With regard to "faith-based", everything we know has a certain amount of
faith in it. Any reasoning has starting assumptions. I can't PROVE that
what I see with my eyes is really there and that my whole life hasn't
been a hallucination. It is a starting assumption I must make to decide
what to do with the information coming to my eyes. However, the
assumption that what I see is really there has been a very fruitful
assumption over the years, so I have a high level of trust in it.
Physics starts with an assumption that there is a real world outside of
myself, and it obeys logical principles that can be described
mathematically. Einstein pointed out, “The most incomprehensible thing
about the world is that it is comprehensible.” That is not a trivial
assumption, if one notes how little of human history that has been held.
However, it has been an extremely fruitful starting assumption, so we
tend to forget the amount of “faith” involved. The atheist scientist
starts by assuming that physical universe—all that exist—obeys
mathematical principles. The Christian scientist could start with an
assumption of an unchanging God who created an universe that follows
orderly principles. Both arrive at the universe being governed by
logical principles that science seeks to understand, so you can’t use
science to distinguish between them. The Christian scientist, however,
could be comfortable with the idea that a God who established and
enforces natural laws might on occasion decide to suspend them for
special situations.
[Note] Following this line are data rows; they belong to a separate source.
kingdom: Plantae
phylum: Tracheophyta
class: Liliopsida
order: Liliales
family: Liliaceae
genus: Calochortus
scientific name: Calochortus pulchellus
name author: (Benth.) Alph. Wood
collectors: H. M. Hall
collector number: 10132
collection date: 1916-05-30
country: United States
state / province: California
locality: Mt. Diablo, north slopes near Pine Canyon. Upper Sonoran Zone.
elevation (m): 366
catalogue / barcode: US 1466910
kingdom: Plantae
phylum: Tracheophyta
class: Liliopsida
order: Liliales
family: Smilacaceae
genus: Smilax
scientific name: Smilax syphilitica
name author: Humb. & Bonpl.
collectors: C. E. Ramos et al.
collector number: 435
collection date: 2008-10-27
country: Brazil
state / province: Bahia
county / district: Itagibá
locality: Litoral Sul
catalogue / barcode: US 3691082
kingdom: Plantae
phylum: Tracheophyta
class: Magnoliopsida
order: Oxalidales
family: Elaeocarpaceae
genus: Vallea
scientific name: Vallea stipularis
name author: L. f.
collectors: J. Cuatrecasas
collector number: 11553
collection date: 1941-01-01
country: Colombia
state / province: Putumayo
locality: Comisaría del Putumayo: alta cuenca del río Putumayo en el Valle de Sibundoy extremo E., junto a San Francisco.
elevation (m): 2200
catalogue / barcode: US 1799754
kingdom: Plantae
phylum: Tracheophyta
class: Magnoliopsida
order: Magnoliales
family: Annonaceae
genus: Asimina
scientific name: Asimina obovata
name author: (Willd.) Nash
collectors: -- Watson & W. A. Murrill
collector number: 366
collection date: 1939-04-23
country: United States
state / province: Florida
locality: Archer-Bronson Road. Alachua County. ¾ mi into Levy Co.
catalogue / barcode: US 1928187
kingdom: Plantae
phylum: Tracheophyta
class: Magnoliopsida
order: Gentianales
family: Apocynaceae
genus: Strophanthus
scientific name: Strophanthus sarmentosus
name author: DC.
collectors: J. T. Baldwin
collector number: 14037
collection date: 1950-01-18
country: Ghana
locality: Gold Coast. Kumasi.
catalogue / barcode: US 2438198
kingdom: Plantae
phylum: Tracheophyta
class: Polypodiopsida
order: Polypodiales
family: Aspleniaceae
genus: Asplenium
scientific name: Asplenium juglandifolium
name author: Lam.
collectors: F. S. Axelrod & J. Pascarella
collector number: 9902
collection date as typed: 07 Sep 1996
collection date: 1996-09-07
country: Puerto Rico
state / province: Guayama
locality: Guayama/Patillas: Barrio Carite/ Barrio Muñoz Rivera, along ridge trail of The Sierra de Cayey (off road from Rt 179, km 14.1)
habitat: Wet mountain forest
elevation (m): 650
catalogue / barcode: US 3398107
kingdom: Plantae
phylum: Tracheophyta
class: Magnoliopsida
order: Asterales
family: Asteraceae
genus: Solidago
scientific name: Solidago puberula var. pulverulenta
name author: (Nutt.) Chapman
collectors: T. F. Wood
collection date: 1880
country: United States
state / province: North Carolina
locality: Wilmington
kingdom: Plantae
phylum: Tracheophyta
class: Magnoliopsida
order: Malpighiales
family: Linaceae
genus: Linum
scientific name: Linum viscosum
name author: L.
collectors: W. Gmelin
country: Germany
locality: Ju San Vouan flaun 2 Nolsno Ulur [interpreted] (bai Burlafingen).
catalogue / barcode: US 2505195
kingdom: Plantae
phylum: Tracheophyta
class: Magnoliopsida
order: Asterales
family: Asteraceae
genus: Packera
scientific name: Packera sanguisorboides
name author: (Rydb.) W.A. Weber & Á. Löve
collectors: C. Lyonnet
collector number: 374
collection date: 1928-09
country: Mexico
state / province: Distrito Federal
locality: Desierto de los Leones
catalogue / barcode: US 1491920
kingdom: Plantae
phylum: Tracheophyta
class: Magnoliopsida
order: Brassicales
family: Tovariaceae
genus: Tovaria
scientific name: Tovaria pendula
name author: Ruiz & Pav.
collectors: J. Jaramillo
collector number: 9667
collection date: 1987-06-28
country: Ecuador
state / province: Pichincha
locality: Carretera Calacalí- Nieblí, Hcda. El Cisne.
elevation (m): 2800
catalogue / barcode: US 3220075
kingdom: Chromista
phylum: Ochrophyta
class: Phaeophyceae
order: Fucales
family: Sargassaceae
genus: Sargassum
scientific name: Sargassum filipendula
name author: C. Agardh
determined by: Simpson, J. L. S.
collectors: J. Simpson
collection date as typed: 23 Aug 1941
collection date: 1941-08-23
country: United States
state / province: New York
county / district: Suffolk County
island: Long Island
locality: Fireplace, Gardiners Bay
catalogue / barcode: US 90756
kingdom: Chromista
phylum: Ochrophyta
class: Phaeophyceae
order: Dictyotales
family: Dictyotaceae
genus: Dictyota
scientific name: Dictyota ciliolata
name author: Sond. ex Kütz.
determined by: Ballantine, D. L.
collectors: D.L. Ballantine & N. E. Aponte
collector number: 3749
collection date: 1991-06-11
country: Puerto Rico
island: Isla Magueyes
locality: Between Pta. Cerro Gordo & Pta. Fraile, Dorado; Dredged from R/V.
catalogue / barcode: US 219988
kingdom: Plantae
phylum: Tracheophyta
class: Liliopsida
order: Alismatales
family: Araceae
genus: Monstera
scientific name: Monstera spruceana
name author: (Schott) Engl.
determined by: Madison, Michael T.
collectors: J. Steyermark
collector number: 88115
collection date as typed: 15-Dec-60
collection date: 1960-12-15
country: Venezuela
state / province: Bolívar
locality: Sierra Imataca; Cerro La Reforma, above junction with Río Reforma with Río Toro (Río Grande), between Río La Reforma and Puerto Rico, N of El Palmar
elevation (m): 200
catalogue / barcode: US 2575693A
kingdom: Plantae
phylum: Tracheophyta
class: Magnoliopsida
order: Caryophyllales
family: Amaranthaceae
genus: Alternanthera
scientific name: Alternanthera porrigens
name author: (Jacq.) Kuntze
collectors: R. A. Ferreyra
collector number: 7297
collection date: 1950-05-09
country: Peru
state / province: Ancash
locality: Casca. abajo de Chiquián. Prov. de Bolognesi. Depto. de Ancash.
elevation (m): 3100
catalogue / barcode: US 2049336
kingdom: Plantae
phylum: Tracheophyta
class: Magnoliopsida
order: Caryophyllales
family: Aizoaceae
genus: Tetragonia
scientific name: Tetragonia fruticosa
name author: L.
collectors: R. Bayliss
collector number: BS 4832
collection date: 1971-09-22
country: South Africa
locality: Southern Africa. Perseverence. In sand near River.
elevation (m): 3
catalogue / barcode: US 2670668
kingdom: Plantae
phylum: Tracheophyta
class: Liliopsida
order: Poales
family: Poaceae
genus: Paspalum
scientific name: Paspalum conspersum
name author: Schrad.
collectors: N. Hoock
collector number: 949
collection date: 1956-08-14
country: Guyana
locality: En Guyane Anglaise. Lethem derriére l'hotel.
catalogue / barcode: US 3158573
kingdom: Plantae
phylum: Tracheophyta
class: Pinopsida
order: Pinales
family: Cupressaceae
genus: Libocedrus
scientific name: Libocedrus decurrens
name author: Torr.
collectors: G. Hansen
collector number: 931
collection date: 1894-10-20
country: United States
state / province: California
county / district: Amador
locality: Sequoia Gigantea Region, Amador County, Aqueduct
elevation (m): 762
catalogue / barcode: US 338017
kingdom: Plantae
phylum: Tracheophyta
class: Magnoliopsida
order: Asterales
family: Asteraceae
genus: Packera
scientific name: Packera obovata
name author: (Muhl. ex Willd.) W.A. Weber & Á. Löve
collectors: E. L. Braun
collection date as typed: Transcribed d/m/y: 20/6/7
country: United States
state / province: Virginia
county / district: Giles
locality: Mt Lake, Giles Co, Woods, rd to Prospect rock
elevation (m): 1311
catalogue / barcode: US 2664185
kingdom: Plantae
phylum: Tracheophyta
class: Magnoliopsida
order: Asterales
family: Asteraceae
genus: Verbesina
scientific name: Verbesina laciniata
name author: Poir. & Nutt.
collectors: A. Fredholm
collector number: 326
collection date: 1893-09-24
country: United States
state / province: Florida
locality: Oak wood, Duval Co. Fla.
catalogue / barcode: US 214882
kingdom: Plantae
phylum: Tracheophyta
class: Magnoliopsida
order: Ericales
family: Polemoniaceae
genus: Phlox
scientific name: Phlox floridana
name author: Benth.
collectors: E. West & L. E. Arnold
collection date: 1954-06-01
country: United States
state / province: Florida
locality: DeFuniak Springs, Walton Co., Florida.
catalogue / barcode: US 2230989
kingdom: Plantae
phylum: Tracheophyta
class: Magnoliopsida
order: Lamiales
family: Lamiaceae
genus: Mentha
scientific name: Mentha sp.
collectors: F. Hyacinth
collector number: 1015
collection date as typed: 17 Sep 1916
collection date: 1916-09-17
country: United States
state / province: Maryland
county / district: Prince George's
Any such events, by definition, would be
‘supernatural’ and beyond the scope that normal science could evaluate.
There might be methods from other disciplines that might be able to
evaluate those (e.g. historical analysis), but no experiment I can
design could test those claims. All knowledge, is founded on untestable
starting assumptions; we can only distinguish them on the reasonableness
of those assumptions (on which we may not agree), logical consistancy of
the body of knowledge and how fruitful it is in describing the world.